* Requirement: Quote the entries below from the line with "Traveling for Extended Periods of Time?" through the line with "Market volatility can", both ends included, and only those lines.

* Given data:
• • • • •

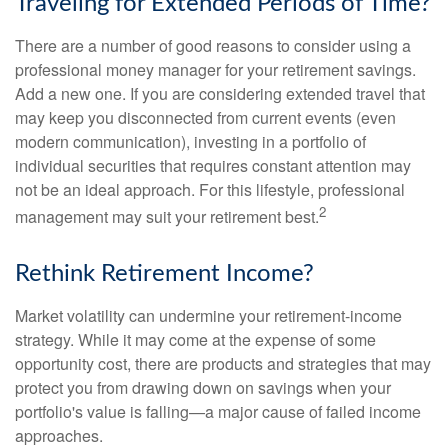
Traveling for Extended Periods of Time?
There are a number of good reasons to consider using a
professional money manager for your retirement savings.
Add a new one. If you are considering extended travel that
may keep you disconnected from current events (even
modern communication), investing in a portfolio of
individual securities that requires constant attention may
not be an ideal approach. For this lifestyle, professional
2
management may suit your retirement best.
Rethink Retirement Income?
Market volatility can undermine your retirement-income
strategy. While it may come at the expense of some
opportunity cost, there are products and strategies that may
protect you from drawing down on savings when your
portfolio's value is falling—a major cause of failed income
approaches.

• • • • •

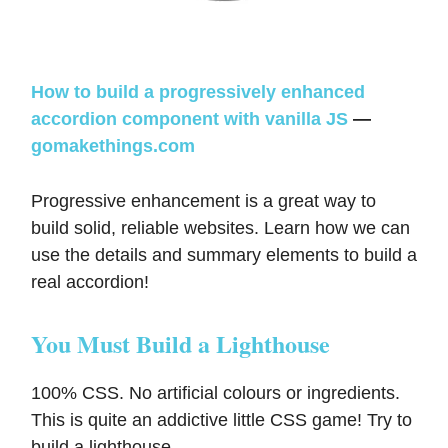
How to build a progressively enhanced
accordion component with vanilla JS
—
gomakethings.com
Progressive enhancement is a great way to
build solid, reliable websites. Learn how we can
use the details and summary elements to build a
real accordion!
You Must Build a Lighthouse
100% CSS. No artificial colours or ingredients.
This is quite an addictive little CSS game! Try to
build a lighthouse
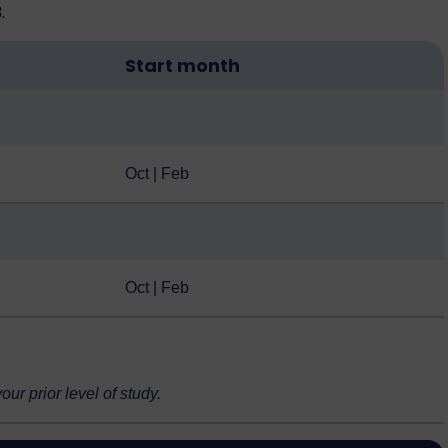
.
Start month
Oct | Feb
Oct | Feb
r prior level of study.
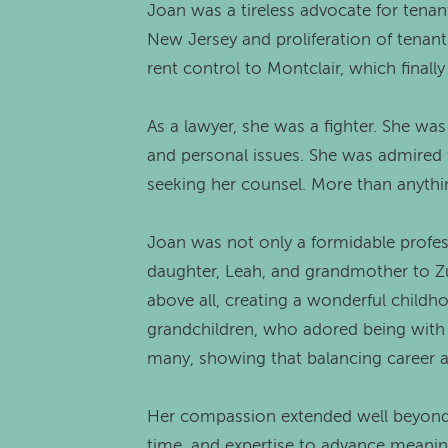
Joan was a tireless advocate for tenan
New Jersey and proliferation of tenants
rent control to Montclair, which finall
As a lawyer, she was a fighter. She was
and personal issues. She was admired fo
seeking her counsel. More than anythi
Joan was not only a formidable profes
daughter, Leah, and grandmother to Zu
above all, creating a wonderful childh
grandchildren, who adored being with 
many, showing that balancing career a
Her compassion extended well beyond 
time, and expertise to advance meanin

• • • • •

* Written solution:
Traveling for Extended Periods of Time?
There are a number of good reasons to consider using a
professional money manager for your retirement savings.
Add a new one. If you are considering extended travel that
may keep you disconnected from current events (even
modern communication), investing in a portfolio of
individual securities that requires constant attention may
not be an ideal approach. For this lifestyle, professional
2
management may suit your retirement best.
Rethink Retirement Income?
Market volatility can undermine your retirement-income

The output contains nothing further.